BEGIN Supplied records

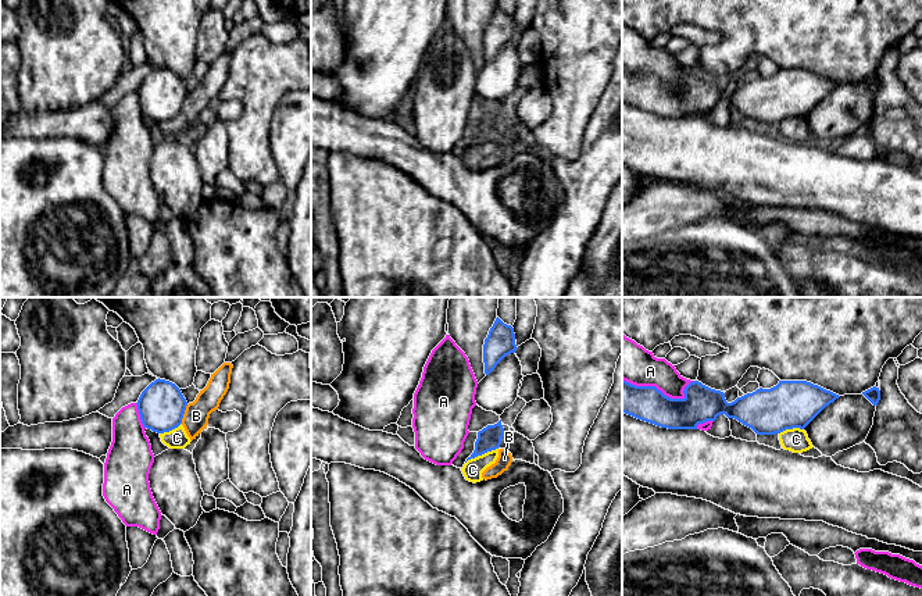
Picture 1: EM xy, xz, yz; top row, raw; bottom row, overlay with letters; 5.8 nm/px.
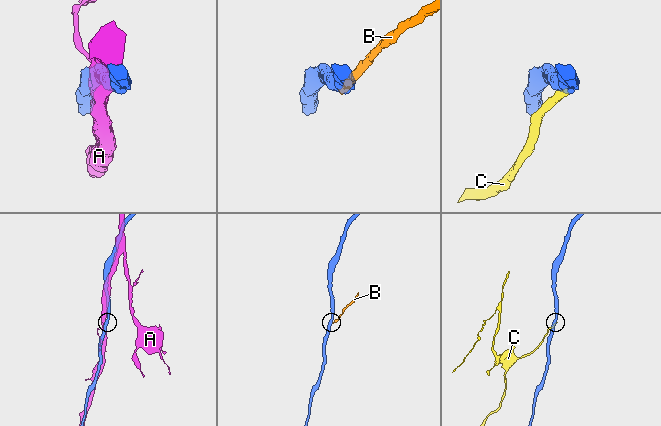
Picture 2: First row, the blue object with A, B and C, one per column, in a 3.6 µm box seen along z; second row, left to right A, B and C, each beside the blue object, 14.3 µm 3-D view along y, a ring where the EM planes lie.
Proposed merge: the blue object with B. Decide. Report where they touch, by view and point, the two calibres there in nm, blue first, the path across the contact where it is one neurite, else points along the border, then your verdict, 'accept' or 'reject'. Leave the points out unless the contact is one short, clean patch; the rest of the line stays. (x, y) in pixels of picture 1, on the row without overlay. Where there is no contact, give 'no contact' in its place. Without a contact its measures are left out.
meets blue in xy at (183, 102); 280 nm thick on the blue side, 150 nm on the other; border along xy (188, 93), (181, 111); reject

END Supplied records
BEGIN Supplied records

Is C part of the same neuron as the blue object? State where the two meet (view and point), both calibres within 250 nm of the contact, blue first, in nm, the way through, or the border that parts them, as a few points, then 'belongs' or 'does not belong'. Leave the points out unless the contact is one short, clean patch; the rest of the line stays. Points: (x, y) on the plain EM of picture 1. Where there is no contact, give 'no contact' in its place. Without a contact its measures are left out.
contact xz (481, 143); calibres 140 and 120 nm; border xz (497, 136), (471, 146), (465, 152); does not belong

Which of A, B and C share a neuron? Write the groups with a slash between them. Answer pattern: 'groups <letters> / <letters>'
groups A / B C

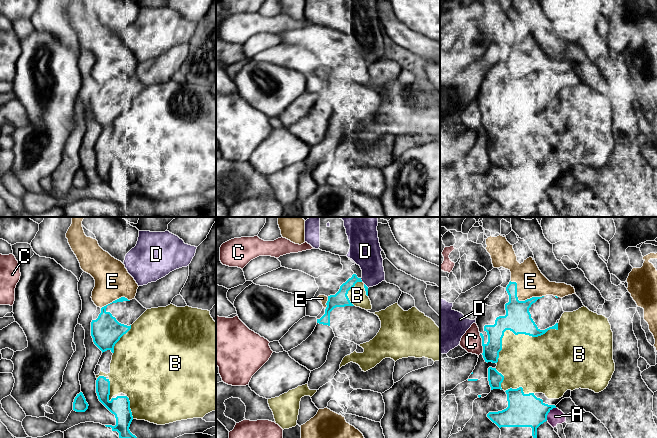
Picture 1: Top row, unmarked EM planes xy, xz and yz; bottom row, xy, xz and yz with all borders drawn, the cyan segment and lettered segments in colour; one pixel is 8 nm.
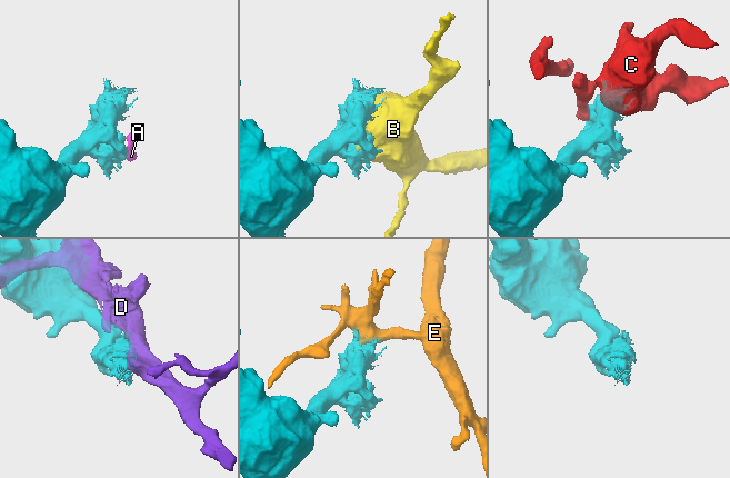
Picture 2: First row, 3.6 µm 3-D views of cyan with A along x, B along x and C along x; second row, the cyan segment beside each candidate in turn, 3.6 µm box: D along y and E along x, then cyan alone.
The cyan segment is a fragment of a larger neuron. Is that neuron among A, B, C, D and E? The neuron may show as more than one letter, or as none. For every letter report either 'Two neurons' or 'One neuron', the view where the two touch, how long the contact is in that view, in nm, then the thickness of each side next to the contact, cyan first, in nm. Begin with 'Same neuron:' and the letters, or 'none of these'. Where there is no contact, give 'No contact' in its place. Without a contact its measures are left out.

END Supplied records

> [Directions for this task]
Your answer must be every line from the listing above that holds the string "planes".

> [Task answer]
Picture 2: First row, the blue object with A, B and C, one per column, in a 3.6 µm box seen along z; second row, left to right A, B and C, each beside the blue object, 14.3 µm 3-D view along y, a ring where the EM planes lie.
Picture 1: Top row, unmarked EM planes xy, xz and yz; bottom row, xy, xz and yz with all borders drawn, the cyan segment and lettered segments in colour; one pixel is 8 nm.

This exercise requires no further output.